Where the data below contains pictures, omit them; output the rest word for word.

EXCERPTED RECORDS:
((
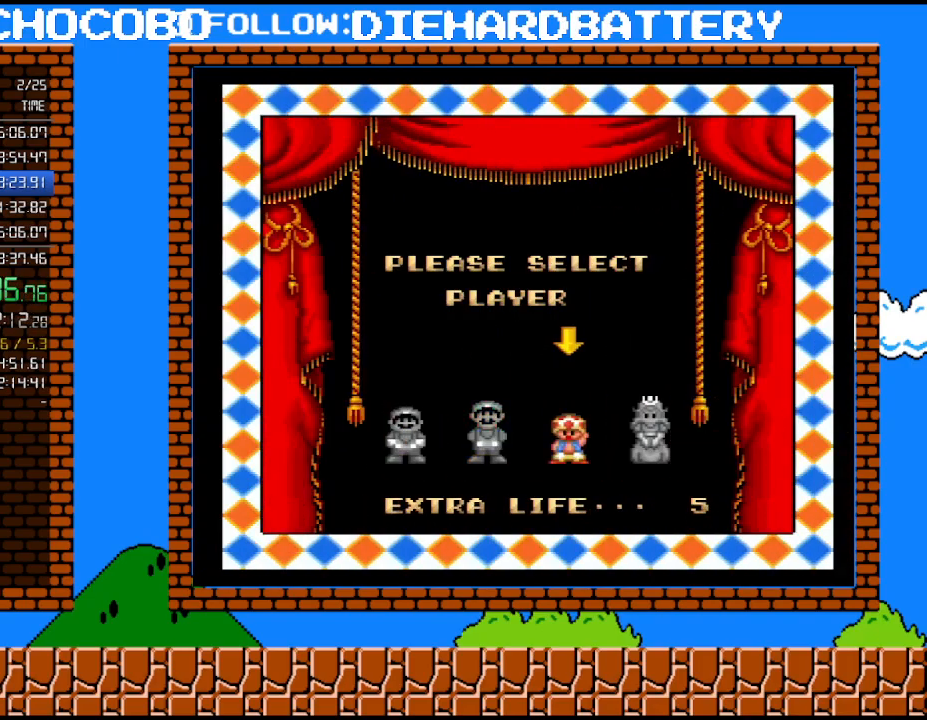
{"buttons": [], "events": []}
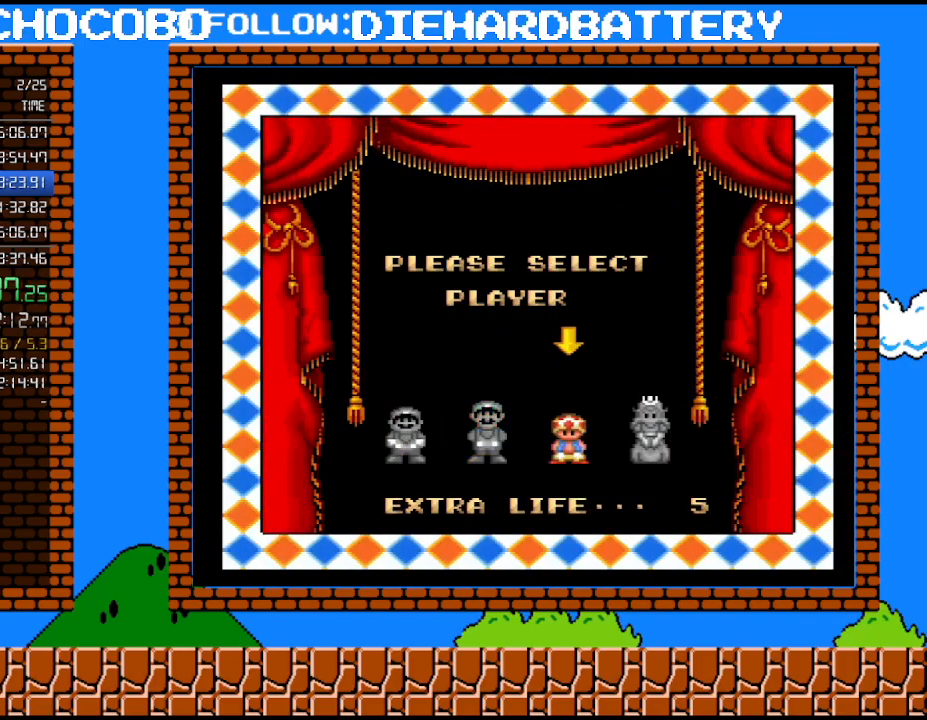
{"buttons": [], "events": []}
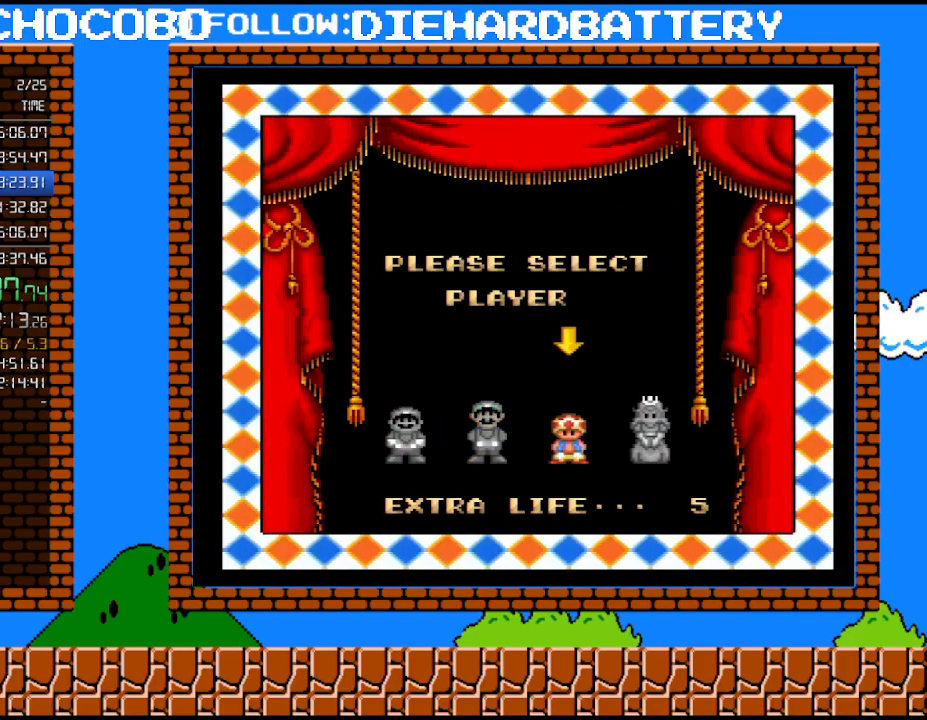
{"buttons": [], "events": []}
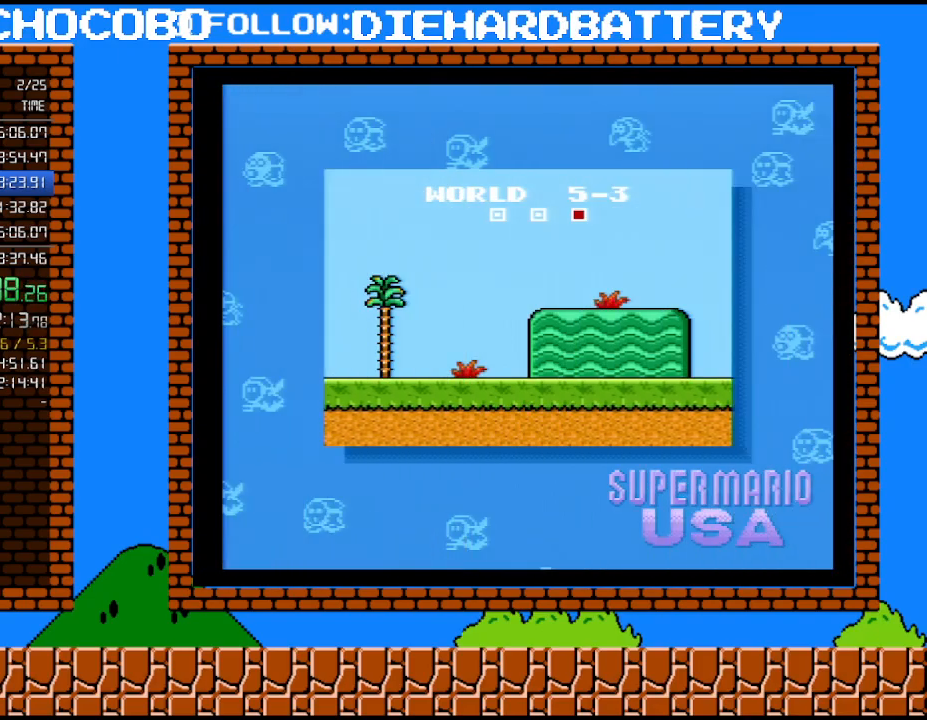
{"buttons": ["B"], "events": [[67, "B", "down"], [150, "B", "up"], [250, "B", "down"]]}
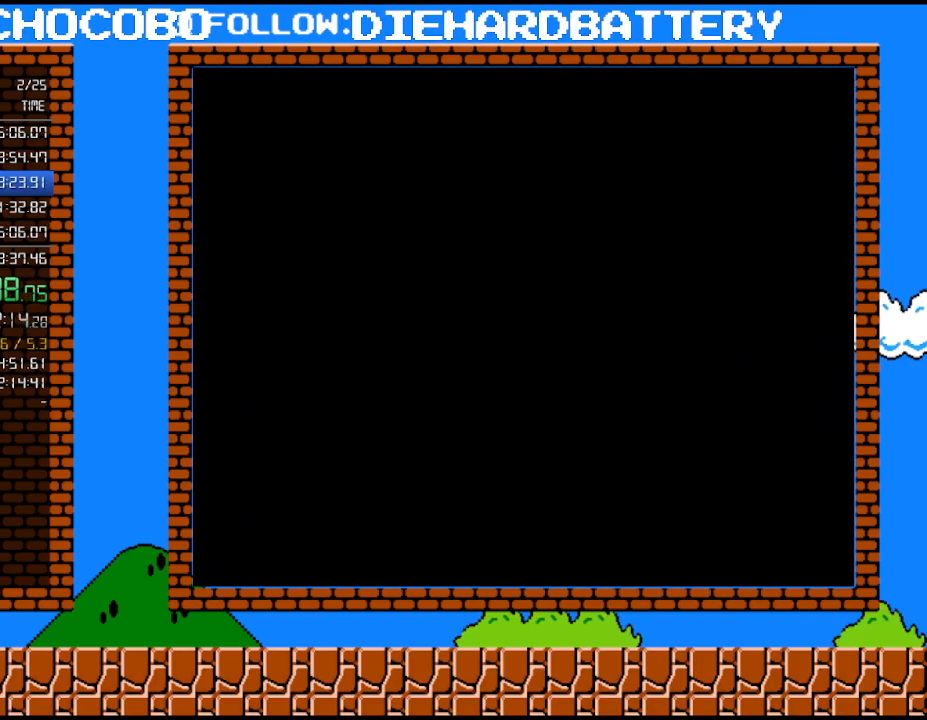
{"buttons": ["Y", "DPAD_RIGHT"], "events": [[33, "B", "up"], [333, "DPAD_RIGHT", "down"], [333, "Y", "down"]]}
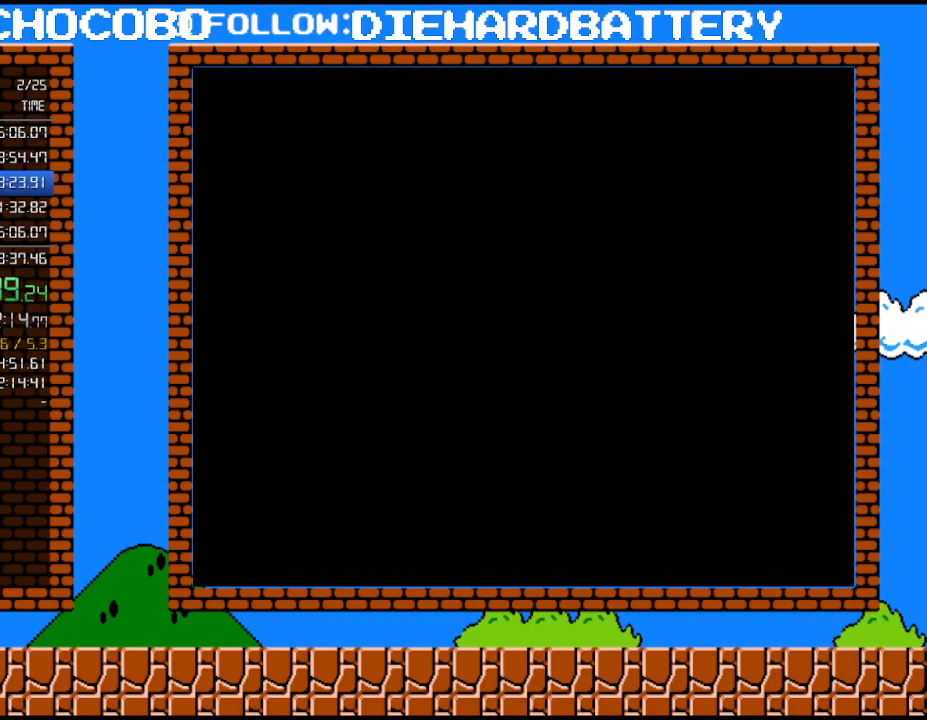
{"buttons": ["Y", "DPAD_RIGHT"], "events": []}
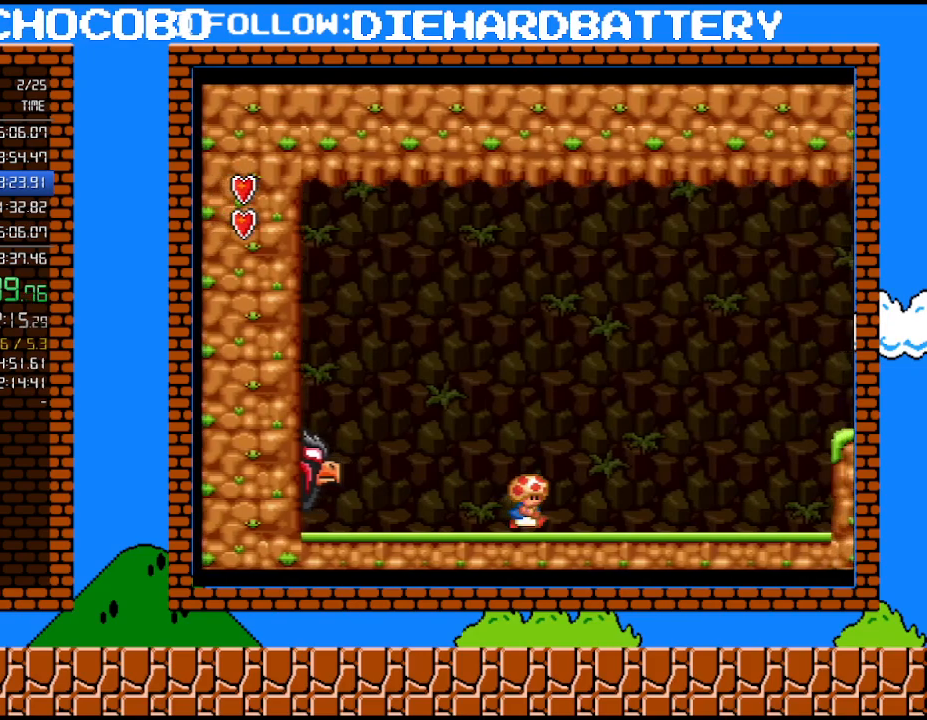
{"buttons": ["Y", "DPAD_RIGHT"], "events": []}
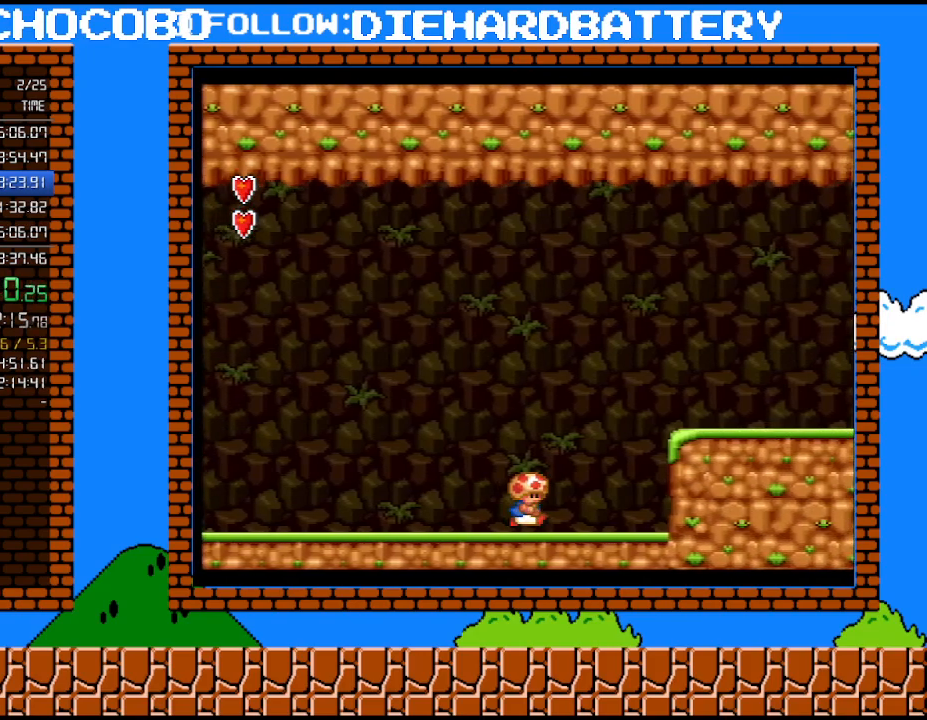
{"buttons": ["Y", "DPAD_RIGHT"], "events": [[83, "B", "down"], [450, "B", "up"]]}
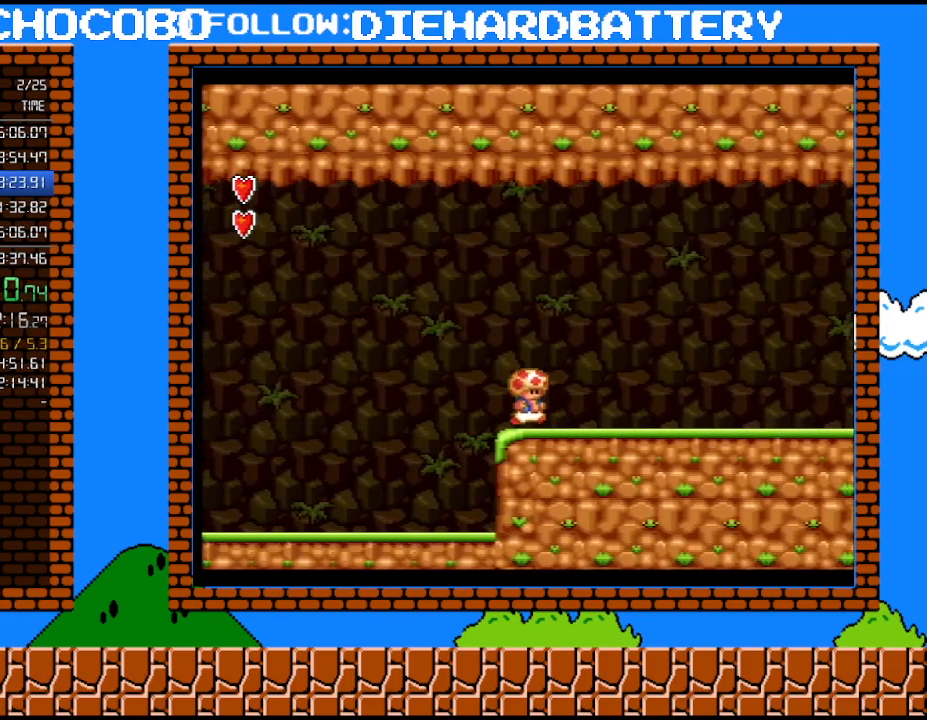
{"buttons": ["Y", "DPAD_RIGHT"], "events": []}
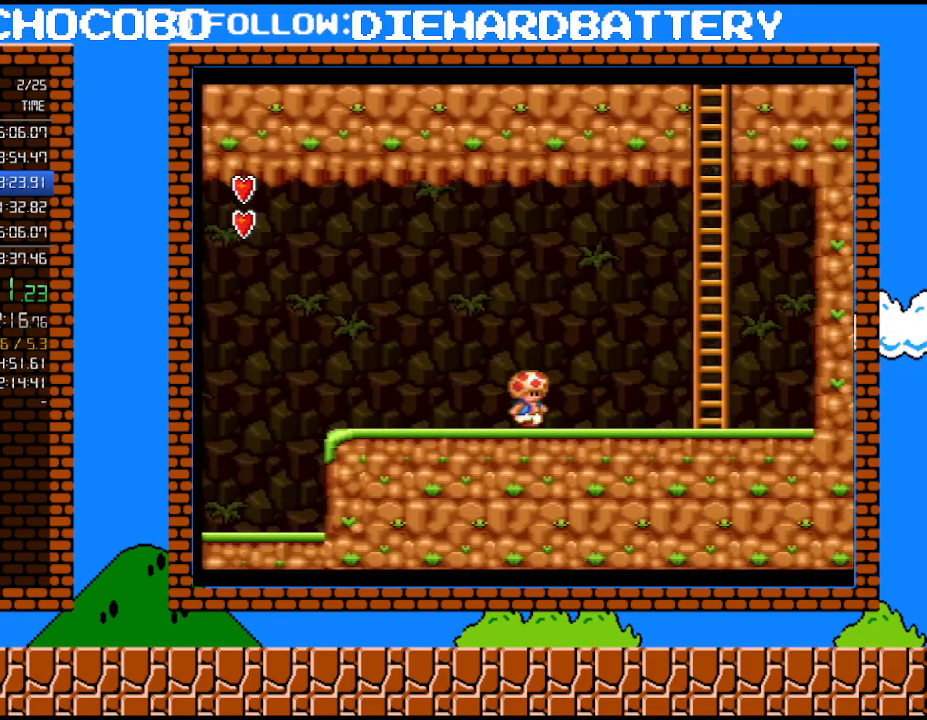
{"buttons": ["B", "Y", "DPAD_UP"], "events": [[183, "B", "down"], [433, "DPAD_UP", "down"], [467, "DPAD_RIGHT", "up"]]}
))
SOLVED EXERCISE:
{"buttons": [], "events": []}
{"buttons": [], "events": []}
{"buttons": [], "events": []}
{"buttons": ["B"], "events": [[67, "B", "down"], [150, "B", "up"], [250, "B", "down"]]}
{"buttons": ["Y", "DPAD_RIGHT"], "events": [[33, "B", "up"], [333, "DPAD_RIGHT", "down"], [333, "Y", "down"]]}
{"buttons": ["Y", "DPAD_RIGHT"], "events": []}
{"buttons": ["Y", "DPAD_RIGHT"], "events": []}
{"buttons": ["Y", "DPAD_RIGHT"], "events": [[83, "B", "down"], [450, "B", "up"]]}
{"buttons": ["Y", "DPAD_RIGHT"], "events": []}
{"buttons": ["B", "Y", "DPAD_UP"], "events": [[183, "B", "down"], [433, "DPAD_UP", "down"], [467, "DPAD_RIGHT", "up"]]}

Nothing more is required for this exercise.